◆ TASK REQUIREMENTS: When you transcribe the lines below, keep every word the same and leave the pictures behind.

(Collected data entries)
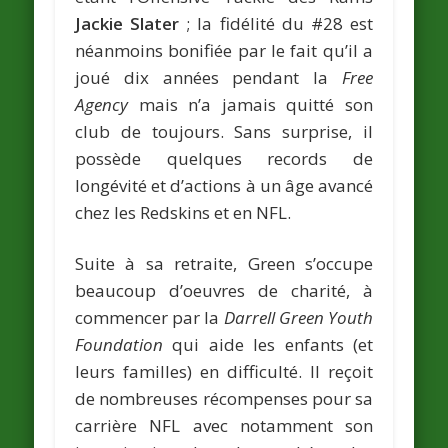
Jackie Slater
; la fidélité du #28 est
néanmoins bonifiée par le fait qu’il a
joué dix années pendant la
Free
Agency
mais n’a jamais quitté son
club de toujours. Sans surprise, il
possède quelques records de
longévité et d’actions à un âge avancé
chez les Redskins et en NFL.
Suite à sa retraite, Green s’occupe
beaucoup d’oeuvres de charité, à
commencer par la
Darrell Green Youth
Foundation
qui aide les enfants (et
leurs familles) en difficulté. Il reçoit
de nombreuses récompenses pour sa
carrière NFL avec notamment son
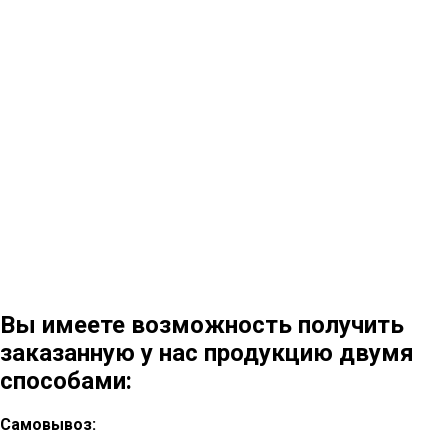
Вы имеете возможность получить
заказанную у нас продукцию двумя
способами:
Самовывоз:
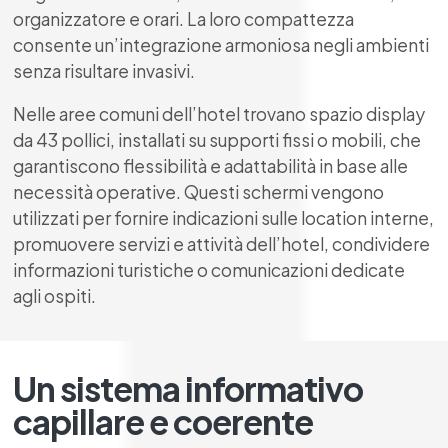
organizzatore e orari. La loro compattezza
consente un’integrazione armoniosa negli ambienti
senza risultare invasivi.
Nelle aree comuni dell’hotel trovano spazio display
da 43 pollici, installati su supporti fissi o mobili, che
garantiscono flessibilità e adattabilità in base alle
necessità operative. Questi schermi vengono
utilizzati per fornire indicazioni sulle location interne,
promuovere servizi e attività dell’hotel, condividere
informazioni turistiche o comunicazioni dedicate
agli ospiti.
Un sistema informativo
capillare e coerente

◆ EXERCISE ANSWER:
Jackie Slater
; la fidélité du #28 est
néanmoins bonifiée par le fait qu’il a
joué dix années pendant la
Free
Agency
mais n’a jamais quitté son
club de toujours. Sans surprise, il
possède quelques records de
longévité et d’actions à un âge avancé
chez les Redskins et en NFL.
Suite à sa retraite, Green s’occupe
beaucoup d’oeuvres de charité, à
commencer par la
Darrell Green Youth
Foundation
qui aide les enfants (et
leurs familles) en difficulté. Il reçoit
de nombreuses récompenses pour sa
carrière NFL avec notamment son
Вы имеете возможность получить
заказанную у нас продукцию двумя
способами:
Самовывоз:
organizzatore e orari. La loro compattezza
consente un’integrazione armoniosa negli ambienti
senza risultare invasivi.
Nelle aree comuni dell’hotel trovano spazio display
da 43 pollici, installati su supporti fissi o mobili, che
garantiscono flessibilità e adattabilità in base alle
necessità operative. Questi schermi vengono
utilizzati per fornire indicazioni sulle location interne,
promuovere servizi e attività dell’hotel, condividere
informazioni turistiche o comunicazioni dedicate
agli ospiti.
Un sistema informativo
capillare e coerente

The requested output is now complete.